The core objective of free markets is market discovery of prices. It doesn’t matter if it is currencies, shares or commodities. Efficient markets adjust prices based on underlying fundamentals duly corrected for supply and demand.
The most difficult race to gamble on is a horse race where absolute performance doesn’t matter. It is only relative performance. When you get down to modelling a tote betting system, it is highly complex. A punter may want to back a horse (bet that it wins) or lay a horse (bet that he loses). And then you may bet for a win or bet for a place (horse comes in top three).
Stock markets in comparison are relatively straight forward. Relativity doesn’t matter. A share either goes up or down. And it is mostly based on supply and demand. And nothing else. One particular script can move independent of all others.
Currency movements have the complications of both – stock markets and horse racing. And that makes them very very complex. Economists tried to build a rationale for currency fundamentals. Dr Manmohan Singh simplified it to engineer in me by saying that look at the difference in the rate of inflation in two economies – and that should define the rate at which the currency rate of one expressed in another currency moves. Simplistically if inflation in America is 2% and that in India is 10%, then the rupee should devaluate at 8%. But then who is to determine inflation rates and what is the accuracy in measuring the same. There is a further complication – when the rupee rate vis a vis the dollar changes – it should also change vs the other currencies which may also be pegged to the dollar.

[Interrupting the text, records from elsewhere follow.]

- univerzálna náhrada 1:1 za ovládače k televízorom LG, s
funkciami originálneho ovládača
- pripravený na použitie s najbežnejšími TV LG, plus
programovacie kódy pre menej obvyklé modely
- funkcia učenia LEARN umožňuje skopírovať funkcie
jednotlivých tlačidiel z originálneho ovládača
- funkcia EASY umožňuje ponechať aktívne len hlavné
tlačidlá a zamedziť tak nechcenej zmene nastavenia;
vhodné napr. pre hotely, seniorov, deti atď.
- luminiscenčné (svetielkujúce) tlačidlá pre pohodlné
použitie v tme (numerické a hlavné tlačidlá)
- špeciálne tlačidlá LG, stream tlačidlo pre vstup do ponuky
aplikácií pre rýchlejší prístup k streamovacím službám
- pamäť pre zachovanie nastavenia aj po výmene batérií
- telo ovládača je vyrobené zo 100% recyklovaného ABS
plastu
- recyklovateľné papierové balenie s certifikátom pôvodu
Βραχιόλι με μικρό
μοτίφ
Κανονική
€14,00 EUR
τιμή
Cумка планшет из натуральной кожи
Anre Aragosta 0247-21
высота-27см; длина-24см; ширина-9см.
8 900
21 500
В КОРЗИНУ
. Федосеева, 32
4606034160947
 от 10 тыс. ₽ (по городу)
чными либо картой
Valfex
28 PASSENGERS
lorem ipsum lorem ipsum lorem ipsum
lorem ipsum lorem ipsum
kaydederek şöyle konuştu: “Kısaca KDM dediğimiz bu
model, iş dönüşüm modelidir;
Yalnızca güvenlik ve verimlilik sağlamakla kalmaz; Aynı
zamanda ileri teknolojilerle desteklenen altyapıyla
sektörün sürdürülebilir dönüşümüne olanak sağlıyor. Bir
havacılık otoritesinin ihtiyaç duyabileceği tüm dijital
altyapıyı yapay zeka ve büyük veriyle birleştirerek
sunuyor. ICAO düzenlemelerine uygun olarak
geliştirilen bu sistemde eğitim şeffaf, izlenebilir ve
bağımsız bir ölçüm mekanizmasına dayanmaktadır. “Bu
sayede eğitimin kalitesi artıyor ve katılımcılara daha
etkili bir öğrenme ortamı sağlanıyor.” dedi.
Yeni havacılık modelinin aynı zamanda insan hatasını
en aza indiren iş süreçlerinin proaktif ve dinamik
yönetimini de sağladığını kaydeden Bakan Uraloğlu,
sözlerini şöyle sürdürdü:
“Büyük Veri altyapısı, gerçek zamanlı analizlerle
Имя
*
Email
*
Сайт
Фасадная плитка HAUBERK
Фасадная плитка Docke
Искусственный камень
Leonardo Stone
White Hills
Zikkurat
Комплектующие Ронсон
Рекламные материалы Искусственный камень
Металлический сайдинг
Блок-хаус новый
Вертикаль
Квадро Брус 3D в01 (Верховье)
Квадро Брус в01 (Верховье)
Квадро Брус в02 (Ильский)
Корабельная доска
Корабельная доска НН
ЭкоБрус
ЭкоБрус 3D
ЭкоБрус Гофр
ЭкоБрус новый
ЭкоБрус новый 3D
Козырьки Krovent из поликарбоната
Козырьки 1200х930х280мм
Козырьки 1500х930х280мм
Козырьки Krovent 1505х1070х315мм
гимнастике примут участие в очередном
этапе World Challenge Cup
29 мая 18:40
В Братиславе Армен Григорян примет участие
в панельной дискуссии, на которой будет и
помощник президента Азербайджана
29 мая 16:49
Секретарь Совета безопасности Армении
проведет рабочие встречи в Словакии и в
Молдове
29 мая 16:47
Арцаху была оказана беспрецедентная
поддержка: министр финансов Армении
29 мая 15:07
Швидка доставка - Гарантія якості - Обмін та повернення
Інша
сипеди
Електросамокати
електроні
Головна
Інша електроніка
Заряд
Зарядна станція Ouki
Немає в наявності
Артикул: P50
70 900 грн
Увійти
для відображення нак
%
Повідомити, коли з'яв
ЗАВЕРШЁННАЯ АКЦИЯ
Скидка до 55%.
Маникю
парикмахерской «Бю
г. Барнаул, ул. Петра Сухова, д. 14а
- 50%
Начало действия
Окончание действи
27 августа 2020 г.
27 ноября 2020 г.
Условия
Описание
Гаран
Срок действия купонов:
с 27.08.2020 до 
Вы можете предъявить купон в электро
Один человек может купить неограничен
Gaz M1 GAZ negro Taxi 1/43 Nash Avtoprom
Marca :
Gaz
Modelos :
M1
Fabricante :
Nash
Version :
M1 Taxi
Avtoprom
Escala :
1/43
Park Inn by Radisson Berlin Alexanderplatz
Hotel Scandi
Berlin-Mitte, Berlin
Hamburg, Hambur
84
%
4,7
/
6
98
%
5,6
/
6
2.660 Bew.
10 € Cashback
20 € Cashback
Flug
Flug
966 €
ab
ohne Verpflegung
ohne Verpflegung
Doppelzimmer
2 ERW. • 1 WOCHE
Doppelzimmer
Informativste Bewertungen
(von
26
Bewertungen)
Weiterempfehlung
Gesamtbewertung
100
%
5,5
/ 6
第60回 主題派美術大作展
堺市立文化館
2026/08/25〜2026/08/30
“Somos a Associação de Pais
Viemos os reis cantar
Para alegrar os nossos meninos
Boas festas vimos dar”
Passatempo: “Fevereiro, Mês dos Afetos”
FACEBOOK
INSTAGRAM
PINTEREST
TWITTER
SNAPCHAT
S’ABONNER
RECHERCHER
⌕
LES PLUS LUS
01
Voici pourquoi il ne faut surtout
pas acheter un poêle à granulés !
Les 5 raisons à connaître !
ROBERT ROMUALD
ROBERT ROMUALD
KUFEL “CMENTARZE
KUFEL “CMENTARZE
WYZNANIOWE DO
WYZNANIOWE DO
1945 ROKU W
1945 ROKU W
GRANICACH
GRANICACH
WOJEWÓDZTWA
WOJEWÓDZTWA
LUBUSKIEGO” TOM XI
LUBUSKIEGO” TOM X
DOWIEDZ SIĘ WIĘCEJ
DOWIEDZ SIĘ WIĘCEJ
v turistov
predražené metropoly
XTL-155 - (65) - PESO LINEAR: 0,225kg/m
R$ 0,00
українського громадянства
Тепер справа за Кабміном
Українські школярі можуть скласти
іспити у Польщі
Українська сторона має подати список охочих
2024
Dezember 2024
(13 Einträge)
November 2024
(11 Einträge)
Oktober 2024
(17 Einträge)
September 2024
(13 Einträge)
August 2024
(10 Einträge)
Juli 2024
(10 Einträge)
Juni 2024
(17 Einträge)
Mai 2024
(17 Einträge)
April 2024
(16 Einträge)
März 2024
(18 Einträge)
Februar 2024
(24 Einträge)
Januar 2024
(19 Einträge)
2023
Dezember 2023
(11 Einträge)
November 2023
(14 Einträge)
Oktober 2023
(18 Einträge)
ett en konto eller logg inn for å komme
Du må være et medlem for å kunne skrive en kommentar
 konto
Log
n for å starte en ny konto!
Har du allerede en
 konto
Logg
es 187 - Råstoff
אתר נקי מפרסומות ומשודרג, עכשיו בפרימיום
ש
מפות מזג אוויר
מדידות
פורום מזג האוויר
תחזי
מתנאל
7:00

But economics has gone out of the window since quant traders took over markets. George Soros has scant regard for economics and believes that the largest punter with the most coins wins. There is unfortunately some truth to this statement.
One of the reasons the dollar reigns supreme is because there is enough quant trader money punting on any change otherwise.
China broke this monopoly recently. The yuan in more ways than one is pegged to the dollar. One can say it is a derivative of the dollar. But when the U.S. is not watching, they flex their muscle and practice a delinking. One place where they practised this well was Pakistan. The result was that the Pakistani rupee appreciated 12% vis a vis the Indian rupee.
I struggle to understand this and every single ai hallucinates on this subject. I have spoken to economists around the world and the only conclusion I have for sure is that they don’t know.
What I do know however is the mathematics of trying to control a currency. It could destroy the entity intervening. So RBI has to let go and let the rupee float. One way is to offer full convertibility which we haven’t done.
It doesn’t matter whether the rupee goes down or up. The key is to let it free float. And to get our trading partners to trade in rupees.
India is now in a position to actually do it.